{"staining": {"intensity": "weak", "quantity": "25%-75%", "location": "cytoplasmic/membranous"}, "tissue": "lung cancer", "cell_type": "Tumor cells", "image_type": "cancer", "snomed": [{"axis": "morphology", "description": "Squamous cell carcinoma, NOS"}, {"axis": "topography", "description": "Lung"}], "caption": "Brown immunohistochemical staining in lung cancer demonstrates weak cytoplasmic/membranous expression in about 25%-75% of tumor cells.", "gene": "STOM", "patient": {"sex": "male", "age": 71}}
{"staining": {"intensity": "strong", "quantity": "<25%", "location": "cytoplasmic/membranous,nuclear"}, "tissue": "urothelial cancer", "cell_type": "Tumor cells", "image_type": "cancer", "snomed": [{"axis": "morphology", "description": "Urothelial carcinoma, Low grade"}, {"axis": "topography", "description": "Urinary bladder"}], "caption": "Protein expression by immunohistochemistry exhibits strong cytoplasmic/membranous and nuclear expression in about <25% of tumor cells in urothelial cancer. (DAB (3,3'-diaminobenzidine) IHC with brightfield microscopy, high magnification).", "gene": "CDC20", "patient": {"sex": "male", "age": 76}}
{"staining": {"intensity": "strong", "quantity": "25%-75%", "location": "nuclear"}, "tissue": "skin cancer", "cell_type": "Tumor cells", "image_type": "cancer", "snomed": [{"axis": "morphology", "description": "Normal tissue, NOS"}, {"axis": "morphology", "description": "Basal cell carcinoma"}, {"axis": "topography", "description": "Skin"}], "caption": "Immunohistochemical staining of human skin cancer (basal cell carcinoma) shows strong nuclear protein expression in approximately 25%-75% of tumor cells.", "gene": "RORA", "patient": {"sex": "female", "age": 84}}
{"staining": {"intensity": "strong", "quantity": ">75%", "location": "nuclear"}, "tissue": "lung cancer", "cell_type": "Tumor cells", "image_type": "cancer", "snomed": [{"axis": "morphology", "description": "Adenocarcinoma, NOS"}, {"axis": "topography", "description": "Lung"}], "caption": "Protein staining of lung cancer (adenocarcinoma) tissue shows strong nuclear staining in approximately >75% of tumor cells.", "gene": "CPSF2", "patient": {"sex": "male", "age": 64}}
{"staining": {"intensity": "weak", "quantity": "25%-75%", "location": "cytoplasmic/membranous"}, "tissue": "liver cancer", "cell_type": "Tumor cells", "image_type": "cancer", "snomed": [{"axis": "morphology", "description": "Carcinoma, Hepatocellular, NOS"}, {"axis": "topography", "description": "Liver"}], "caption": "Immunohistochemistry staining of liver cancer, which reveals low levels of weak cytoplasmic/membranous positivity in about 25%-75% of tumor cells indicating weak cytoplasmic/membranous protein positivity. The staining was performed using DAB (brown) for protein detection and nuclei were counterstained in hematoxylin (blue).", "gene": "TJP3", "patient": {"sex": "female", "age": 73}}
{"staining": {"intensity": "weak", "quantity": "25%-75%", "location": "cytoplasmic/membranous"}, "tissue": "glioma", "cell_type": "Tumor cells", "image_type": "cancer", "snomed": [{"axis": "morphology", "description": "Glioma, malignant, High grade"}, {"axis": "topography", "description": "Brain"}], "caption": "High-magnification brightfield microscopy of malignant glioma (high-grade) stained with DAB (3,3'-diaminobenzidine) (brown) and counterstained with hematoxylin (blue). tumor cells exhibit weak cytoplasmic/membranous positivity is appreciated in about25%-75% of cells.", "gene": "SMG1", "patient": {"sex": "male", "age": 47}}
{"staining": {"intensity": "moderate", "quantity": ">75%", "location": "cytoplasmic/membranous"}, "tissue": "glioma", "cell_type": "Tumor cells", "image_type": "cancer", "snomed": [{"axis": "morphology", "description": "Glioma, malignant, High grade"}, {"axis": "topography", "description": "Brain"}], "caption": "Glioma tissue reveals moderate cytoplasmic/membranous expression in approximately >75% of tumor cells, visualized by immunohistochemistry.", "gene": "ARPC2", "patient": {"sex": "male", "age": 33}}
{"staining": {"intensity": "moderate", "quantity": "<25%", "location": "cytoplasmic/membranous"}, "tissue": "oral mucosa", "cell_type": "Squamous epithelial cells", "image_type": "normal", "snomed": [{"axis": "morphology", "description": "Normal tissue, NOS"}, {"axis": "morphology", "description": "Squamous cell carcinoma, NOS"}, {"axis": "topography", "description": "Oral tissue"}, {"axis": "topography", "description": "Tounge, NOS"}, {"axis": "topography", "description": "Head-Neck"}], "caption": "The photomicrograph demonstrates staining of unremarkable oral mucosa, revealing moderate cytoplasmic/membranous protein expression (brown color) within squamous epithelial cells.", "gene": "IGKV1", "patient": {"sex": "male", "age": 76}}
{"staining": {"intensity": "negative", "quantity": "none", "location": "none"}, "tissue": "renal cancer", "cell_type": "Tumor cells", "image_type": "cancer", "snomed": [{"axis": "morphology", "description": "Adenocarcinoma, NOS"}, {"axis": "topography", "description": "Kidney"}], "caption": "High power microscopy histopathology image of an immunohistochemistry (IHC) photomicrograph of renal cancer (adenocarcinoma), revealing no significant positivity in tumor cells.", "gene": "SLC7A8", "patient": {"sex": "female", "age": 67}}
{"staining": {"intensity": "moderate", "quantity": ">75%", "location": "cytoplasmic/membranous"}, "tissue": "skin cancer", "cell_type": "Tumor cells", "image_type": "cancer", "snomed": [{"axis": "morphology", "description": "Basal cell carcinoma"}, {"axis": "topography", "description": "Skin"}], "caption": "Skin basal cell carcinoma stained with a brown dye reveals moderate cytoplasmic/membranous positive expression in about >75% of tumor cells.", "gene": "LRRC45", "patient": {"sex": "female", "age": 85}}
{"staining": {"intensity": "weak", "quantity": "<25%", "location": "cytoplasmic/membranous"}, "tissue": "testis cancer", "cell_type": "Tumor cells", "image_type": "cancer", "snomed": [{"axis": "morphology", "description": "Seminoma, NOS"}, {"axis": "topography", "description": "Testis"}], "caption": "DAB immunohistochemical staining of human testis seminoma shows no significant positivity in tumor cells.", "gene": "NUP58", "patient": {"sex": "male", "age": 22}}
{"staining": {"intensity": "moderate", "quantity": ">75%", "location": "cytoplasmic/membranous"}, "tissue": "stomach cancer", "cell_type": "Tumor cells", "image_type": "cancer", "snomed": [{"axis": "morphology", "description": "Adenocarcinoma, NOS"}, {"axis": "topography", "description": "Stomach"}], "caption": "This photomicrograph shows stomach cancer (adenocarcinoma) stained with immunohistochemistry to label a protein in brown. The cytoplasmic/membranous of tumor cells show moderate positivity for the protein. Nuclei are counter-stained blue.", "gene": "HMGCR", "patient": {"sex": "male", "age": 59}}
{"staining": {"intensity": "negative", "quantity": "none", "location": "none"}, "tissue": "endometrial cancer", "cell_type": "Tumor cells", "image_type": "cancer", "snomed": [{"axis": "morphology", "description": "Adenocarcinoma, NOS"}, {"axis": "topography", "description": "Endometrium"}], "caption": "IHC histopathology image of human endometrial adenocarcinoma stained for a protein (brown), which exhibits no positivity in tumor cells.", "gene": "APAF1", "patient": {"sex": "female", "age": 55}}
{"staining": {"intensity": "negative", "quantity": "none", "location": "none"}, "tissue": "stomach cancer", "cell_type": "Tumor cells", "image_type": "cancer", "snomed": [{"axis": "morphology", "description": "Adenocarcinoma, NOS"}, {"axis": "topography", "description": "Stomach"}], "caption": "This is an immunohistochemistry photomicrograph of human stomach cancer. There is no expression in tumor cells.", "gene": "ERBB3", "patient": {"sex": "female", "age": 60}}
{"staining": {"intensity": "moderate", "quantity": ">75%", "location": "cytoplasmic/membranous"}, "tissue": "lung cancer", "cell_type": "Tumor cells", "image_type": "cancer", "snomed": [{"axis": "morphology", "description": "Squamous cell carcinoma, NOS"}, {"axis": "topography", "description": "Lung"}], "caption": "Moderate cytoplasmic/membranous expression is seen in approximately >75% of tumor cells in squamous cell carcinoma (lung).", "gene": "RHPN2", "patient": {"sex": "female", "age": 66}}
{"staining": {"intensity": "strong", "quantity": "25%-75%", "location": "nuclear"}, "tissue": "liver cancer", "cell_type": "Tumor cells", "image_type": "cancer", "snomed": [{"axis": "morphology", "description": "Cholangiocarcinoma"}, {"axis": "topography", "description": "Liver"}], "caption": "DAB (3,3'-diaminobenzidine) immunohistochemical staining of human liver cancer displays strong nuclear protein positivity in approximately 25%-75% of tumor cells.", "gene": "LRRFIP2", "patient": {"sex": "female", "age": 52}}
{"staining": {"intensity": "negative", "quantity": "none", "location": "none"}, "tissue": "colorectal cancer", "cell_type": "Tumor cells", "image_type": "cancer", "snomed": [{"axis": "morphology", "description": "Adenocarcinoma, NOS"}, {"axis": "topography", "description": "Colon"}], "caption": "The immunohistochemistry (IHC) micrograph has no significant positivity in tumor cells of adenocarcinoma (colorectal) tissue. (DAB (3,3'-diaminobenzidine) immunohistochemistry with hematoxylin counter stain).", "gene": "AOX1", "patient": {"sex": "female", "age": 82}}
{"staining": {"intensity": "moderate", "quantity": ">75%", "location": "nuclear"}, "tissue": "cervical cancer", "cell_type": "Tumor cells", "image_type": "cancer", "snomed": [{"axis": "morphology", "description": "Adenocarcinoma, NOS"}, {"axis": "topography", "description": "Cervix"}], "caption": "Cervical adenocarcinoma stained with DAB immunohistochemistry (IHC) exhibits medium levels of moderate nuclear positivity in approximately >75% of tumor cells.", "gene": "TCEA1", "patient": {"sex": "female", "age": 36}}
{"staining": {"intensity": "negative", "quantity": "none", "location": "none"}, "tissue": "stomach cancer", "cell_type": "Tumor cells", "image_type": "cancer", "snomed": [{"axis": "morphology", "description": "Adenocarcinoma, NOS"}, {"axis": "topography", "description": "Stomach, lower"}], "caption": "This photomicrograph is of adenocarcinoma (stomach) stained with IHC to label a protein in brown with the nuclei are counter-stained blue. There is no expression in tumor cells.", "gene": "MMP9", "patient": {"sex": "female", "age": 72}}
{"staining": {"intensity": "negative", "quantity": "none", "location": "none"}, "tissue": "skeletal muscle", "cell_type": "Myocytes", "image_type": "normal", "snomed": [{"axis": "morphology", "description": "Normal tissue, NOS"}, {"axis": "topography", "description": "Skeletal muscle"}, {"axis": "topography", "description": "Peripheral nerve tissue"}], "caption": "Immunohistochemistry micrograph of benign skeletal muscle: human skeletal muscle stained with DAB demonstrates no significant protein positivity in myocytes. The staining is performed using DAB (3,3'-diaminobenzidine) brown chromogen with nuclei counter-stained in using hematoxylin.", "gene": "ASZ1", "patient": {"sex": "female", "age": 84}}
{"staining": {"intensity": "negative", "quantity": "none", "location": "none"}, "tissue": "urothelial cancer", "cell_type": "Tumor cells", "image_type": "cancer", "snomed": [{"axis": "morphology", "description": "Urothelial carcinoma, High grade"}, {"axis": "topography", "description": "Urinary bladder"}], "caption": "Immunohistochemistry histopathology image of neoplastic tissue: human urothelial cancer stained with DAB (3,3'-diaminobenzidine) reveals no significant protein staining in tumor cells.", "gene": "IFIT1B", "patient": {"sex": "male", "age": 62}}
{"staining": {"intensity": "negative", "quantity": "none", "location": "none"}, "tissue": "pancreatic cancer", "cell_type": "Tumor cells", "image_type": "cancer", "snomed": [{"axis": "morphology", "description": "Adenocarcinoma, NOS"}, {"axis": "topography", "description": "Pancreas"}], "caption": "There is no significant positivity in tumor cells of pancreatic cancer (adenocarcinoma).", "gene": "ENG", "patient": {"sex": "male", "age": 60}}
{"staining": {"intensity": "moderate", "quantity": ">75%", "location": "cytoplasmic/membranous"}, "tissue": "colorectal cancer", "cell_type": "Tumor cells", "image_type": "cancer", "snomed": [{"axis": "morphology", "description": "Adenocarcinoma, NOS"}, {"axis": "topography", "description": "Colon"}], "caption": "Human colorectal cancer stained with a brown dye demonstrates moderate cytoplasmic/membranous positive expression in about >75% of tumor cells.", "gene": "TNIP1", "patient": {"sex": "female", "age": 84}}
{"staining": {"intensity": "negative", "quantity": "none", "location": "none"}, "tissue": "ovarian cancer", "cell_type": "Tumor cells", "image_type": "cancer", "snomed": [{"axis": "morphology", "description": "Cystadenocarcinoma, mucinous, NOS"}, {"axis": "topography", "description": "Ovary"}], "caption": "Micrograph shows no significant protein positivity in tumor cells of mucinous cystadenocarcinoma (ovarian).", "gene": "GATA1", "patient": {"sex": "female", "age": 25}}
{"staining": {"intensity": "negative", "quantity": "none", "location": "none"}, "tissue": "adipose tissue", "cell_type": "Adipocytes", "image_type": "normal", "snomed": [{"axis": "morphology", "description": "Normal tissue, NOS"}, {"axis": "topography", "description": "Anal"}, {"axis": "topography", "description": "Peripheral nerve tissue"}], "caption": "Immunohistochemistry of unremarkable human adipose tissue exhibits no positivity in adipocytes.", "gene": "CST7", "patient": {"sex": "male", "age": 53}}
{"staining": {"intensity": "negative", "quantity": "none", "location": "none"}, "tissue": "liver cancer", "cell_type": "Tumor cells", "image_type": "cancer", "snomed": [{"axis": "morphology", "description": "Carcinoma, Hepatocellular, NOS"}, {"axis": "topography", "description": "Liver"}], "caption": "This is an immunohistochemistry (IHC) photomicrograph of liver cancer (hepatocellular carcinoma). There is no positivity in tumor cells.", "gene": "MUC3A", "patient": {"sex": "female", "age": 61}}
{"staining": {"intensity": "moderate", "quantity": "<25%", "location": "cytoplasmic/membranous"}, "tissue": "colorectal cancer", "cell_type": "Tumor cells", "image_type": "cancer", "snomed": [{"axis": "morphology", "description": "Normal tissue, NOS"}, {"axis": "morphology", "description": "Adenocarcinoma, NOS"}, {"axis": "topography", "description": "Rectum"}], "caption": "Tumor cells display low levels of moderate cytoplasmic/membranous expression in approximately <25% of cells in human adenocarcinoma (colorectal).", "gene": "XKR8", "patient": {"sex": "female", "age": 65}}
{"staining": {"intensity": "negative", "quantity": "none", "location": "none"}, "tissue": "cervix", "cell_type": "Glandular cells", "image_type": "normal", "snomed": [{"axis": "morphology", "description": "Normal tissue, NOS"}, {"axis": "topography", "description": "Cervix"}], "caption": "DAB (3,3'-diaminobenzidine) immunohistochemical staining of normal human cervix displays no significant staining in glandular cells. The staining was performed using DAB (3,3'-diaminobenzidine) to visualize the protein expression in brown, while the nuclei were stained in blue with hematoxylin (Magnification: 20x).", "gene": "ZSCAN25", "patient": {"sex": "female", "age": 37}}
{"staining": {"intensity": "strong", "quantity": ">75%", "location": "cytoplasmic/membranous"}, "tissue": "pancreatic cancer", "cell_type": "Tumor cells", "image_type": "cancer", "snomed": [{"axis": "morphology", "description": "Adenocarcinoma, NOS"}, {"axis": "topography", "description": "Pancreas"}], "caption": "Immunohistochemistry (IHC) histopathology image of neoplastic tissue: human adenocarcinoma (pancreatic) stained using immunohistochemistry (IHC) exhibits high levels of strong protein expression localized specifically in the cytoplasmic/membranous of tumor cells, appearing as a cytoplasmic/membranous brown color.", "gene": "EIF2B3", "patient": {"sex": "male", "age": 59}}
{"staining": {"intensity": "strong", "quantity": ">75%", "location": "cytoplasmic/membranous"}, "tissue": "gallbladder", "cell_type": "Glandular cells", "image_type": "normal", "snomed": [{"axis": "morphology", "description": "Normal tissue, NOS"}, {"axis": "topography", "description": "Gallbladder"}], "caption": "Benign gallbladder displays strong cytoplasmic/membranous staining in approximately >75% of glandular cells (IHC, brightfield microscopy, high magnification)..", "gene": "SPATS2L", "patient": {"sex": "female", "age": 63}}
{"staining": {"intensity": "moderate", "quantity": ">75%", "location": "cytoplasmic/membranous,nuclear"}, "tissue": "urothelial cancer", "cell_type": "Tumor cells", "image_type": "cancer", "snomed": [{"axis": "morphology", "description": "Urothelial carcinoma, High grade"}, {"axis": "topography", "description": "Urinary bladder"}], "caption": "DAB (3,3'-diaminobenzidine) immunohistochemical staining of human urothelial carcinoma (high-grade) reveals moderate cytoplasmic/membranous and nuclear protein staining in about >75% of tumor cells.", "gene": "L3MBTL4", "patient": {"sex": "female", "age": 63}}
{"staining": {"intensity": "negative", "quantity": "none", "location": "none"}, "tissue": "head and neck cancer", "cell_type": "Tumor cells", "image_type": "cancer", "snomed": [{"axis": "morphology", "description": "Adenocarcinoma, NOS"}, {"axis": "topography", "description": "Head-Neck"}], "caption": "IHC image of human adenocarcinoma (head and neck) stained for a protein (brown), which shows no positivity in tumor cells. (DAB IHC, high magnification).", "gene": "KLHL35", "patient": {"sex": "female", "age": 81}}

************

### Action item
Copy, from the lines above, each one that holds "basal".

### Task output
{"staining": {"intensity": "strong", "quantity": "25%-75%", "location": "nuclear"}, "tissue": "skin cancer", "cell_type": "Tumor cells", "image_type": "cancer", "snomed": [{"axis": "morphology", "description": "Normal tissue, NOS"}, {"axis": "morphology", "description": "Basal cell carcinoma"}, {"axis": "topography", "description": "Skin"}], "caption": "Immunohistochemical staining of human skin cancer (basal cell carcinoma) shows strong nuclear protein expression in approximately 25%-75% of tumor cells.", "gene": "RORA", "patient": {"sex": "female", "age": 84}}
{"staining": {"intensity": "moderate", "quantity": ">75%", "location": "cytoplasmic/membranous"}, "tissue": "skin cancer", "cell_type": "Tumor cells", "image_type": "cancer", "snomed": [{"axis": "morphology", "description": "Basal cell carcinoma"}, {"axis": "topography", "description": "Skin"}], "caption": "Skin basal cell carcinoma stained with a brown dye reveals moderate cytoplasmic/membranous positive expression in about >75% of tumor cells.", "gene": "LRRC45", "patient": {"sex": "female", "age": 85}}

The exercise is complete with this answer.